• [EXERCISES TO COMPLETE]:
[A] In the passage on The Granddaughter, swap "Sigrun" for "Greta" and write out everything from "For him, though, it’s" down to "profound personal challenge." with that change.
[B] Output everything in the records from the line containing "### RF901 - Identificação" down to the line containing "vínculo único correto", both lines included, without any change.

What drives Germany’s neo-Nazis? The Granddaughter by Bernhard Schlink seeks answers

What drives Germany’s neo-Nazis? The Granddaughter by Bernhard Schlink seeks answers

The Granddaughter’s other story is Kaspar’s. After a domestic tragedy leads him to seek out the truth about his wife Birgit’s past, he embarks on a quest to track down the daughter she’d abandoned before they met. He learns that, for Birgit – “a child of East Germany” – life has been about flight, and that it’s weighed her down.

For him, though, it’s about a search, one that takes him from the home they had shared in modern-day Berlin to Litzow and Lohmen in rural Germany. It’s there, about halfway into the novel, that he meets Sigrun, the granddaughter of the title, and comes face-to-face with the neo-Nazi movement’s “mountain of prejudice” – and a profound personal challenge.

The Berlin Wall under construction in 1961.

• [ENTRIES PROVIDED]:
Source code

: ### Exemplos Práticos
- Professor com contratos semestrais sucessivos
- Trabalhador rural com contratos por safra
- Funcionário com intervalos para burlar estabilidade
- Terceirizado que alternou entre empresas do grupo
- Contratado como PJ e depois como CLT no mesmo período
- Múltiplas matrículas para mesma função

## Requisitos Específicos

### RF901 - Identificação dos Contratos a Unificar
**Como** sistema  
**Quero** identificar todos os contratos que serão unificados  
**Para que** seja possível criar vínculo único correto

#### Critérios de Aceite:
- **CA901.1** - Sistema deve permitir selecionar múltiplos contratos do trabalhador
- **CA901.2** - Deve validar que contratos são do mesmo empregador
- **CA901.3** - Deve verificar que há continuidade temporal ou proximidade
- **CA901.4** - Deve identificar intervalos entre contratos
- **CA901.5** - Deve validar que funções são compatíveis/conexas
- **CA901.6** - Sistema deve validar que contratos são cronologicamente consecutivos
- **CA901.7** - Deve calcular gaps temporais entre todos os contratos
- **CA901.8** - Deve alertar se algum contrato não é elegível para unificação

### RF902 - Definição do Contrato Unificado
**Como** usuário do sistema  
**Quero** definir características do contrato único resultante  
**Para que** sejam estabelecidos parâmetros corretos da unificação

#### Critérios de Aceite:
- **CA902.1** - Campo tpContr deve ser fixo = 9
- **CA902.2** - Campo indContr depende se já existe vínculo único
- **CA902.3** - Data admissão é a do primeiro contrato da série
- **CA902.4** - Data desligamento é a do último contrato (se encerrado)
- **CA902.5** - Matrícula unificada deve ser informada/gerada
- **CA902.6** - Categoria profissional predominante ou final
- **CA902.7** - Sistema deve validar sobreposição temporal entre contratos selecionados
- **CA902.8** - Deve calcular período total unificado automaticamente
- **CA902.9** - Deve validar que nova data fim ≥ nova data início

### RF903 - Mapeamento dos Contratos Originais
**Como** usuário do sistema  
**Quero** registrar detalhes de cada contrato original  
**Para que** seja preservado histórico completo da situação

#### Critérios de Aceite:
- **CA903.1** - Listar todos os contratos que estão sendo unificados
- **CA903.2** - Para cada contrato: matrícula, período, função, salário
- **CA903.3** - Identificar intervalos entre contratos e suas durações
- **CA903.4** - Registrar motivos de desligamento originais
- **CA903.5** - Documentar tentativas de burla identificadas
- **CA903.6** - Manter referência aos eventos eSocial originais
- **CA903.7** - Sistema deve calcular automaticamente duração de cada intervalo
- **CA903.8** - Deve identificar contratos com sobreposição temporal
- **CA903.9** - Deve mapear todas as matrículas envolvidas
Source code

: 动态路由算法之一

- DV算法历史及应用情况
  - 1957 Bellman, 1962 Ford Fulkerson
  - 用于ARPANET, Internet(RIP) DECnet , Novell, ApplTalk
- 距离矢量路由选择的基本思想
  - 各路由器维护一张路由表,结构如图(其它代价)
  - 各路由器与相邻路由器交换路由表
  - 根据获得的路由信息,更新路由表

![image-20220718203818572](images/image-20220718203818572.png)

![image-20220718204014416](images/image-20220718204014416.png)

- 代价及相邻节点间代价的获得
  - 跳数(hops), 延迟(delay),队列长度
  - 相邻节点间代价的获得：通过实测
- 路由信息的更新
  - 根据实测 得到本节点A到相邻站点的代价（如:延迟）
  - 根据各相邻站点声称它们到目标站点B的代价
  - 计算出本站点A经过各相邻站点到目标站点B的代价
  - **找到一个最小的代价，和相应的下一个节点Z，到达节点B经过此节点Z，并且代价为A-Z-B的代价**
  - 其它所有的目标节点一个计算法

• [LIST OF SOLUTIONS]:
[A]
For him, though, it’s about a search, one that takes him from the home they had shared in modern-day Berlin to Litzow and Lohmen in rural Germany. It’s there, about halfway into the novel, that he meets Greta, the granddaughter of the title, and comes face-to-face with the neo-Nazi movement’s “mountain of prejudice” – and a profound personal challenge.

[B]
### RF901 - Identificação dos Contratos a Unificar
**Como** sistema  
**Quero** identificar todos os contratos que serão unificados  
**Para que** seja possível criar vínculo único correto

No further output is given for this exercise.